__Kutipan Teks__.
● ● ●

"Konvoi mereka memenuhi ruas jalan dari dua arah dan membuat angkot saya terhenti. Saya dan beberapa sopir lainnya tadi membubarkan mereka," kata Wardi (42), seorang sopir bus jurusan Mojokerto-Pasuruan kepada detiksurabaya.com di lokasi, Rabu (18/5/2011).
Dari pengamatan detiksurabaya.com, sekitar pukul 09.30 WIB, ratusan siswa melakukan konvoi dengan aksi coret baju dari arah Kota Mojokerto. Sesampai di Perempatan Pasinan arah Pasuruan, konvoi mereka dibubarkan beberapa sopir angkutan umum.
Bahkan adu pukul antara kedua pihak pun tidak terhindarkan. Para siswa yang menolak bubar dipukuli dengan tangan kosong dan kayu oleh beberapa pengguna jalan. Karena tidak terima, para siswa membalas memukul dan melempari batu ke arah kerumunan pengguna jalan.
"Bubar-bubar, ini jalan umum, bukan jalannya bapakmu," teriak salah satu pengguna jalan yang berkepala cepak.
Meski jumlah peserta konvoi sangat banyak, namun mereka akhirnya dibuat kalang kabut oleh pengguna jalan. "Masak lulusan SMA modelnya seperti preman jalanan. Kalau ada lagi saya bubarkan," teriak salah satu pengguna jalan yang terlihat memakai training dan berkepala cepak.

● ● ●

__Tujuan Latihan__.
Lanjutkan berita tentang pembubaran konvoi pelajar di Mojokerto, mulai setelah kalimat terakhirnya.

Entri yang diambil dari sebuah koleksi
● ● ●

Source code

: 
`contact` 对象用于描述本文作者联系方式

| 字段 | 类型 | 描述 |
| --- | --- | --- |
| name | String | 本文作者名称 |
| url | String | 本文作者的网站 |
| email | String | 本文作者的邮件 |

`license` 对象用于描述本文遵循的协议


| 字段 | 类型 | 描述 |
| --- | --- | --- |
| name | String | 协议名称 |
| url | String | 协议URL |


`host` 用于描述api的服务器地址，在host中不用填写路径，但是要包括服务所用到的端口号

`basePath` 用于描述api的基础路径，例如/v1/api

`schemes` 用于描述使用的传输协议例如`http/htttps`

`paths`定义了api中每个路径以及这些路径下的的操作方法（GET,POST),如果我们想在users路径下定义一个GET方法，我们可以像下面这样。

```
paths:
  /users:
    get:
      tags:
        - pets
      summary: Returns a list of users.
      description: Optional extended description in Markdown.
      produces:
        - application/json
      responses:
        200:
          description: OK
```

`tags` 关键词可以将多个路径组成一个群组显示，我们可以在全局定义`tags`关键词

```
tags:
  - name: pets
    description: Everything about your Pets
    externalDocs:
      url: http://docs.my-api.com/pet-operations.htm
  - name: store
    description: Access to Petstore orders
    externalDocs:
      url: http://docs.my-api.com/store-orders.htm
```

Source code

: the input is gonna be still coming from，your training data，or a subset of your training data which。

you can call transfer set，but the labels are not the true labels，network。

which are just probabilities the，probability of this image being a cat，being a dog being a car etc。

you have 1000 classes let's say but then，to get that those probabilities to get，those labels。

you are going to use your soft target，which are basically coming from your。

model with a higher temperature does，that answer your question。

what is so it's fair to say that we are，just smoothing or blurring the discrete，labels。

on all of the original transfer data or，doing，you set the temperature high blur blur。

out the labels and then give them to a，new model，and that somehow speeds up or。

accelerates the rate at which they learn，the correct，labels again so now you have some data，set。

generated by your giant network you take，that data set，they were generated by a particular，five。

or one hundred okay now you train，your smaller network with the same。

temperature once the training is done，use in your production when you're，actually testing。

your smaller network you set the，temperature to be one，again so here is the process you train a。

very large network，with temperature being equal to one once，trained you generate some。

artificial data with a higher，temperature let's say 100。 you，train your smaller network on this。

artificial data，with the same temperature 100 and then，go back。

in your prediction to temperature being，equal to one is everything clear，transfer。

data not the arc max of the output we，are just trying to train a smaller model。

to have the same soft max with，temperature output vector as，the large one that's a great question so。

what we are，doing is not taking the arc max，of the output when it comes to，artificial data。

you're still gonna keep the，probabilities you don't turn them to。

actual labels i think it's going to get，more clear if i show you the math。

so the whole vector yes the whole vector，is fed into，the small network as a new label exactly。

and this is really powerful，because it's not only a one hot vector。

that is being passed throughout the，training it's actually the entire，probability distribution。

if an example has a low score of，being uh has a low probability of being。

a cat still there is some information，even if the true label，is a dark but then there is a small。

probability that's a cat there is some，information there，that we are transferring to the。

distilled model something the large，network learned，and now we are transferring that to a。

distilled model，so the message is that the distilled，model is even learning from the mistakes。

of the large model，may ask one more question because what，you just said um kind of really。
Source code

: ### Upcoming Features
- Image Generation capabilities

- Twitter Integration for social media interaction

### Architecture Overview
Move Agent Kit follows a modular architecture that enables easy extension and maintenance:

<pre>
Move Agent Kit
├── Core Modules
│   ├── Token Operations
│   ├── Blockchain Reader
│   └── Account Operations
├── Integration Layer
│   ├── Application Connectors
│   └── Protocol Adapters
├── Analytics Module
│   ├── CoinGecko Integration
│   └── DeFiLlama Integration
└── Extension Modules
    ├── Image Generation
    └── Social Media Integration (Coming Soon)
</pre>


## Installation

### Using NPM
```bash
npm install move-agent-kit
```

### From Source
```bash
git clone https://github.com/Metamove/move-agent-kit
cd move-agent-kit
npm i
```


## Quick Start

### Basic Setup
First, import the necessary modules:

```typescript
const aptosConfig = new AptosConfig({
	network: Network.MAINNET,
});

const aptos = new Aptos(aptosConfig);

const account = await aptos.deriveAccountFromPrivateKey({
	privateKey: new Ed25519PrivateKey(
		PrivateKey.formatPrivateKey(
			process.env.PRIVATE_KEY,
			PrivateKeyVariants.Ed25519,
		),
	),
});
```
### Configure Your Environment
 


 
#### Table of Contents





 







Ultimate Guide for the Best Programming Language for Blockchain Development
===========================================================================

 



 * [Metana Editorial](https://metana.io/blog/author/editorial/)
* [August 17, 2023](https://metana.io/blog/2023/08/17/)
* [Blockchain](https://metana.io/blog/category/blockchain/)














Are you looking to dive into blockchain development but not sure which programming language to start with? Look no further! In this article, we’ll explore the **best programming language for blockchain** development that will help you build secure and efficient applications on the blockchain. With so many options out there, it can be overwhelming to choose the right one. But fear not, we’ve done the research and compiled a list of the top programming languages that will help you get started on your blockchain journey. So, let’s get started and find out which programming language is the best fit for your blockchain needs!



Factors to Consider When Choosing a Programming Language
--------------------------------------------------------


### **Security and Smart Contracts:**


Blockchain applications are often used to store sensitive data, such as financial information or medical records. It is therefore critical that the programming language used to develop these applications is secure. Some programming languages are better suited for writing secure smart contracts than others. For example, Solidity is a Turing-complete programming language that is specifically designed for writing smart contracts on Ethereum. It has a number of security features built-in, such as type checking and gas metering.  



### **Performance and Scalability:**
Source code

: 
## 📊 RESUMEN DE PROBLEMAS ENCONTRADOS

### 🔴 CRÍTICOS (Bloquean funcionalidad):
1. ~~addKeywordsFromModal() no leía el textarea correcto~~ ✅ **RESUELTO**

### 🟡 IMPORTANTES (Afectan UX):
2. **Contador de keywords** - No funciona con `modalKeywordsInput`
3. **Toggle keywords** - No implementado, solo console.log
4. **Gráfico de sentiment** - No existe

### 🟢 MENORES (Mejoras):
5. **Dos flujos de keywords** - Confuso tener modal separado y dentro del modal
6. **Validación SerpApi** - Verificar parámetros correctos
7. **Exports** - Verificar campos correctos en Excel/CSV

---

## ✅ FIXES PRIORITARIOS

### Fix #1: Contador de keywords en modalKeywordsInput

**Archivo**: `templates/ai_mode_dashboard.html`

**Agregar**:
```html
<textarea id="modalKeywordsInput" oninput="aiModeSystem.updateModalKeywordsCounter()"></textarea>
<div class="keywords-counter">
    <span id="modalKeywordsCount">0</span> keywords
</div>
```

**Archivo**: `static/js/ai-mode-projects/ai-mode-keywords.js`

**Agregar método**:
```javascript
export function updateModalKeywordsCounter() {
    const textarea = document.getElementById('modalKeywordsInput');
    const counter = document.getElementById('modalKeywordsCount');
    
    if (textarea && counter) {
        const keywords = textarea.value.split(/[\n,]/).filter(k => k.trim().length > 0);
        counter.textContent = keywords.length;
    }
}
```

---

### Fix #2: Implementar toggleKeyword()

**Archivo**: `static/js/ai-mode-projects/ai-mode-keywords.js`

● ● ●

__Jawaban__.
Pantauan detiksurabaya.com, dalam kejadian ini, tidak ada satu pun petugas kepolisian. Bahkan sebelum kericuhan terjadi, beberapa peserta konvoi yang diikuti siswa-siswi ini terlihat asyik merokok. Bahkan, seorang siswi berdiri di atas motor dengan berkacamata hitam dan merokok.
"Kita tidak tahu mereka dari sekolahan mana. Kalau tidak tertib ya dibubarkan saja," pungkas Wardi.
Aksi adu pukul ini sempat membuat arus lalu lintas dari arah Mojokerto dan Pasuruan padat merayap selama beberapa menit. Beberapa warga sekitar jalan juga terlihat memenuhi jalan untuk melihat kericuhan tersebut.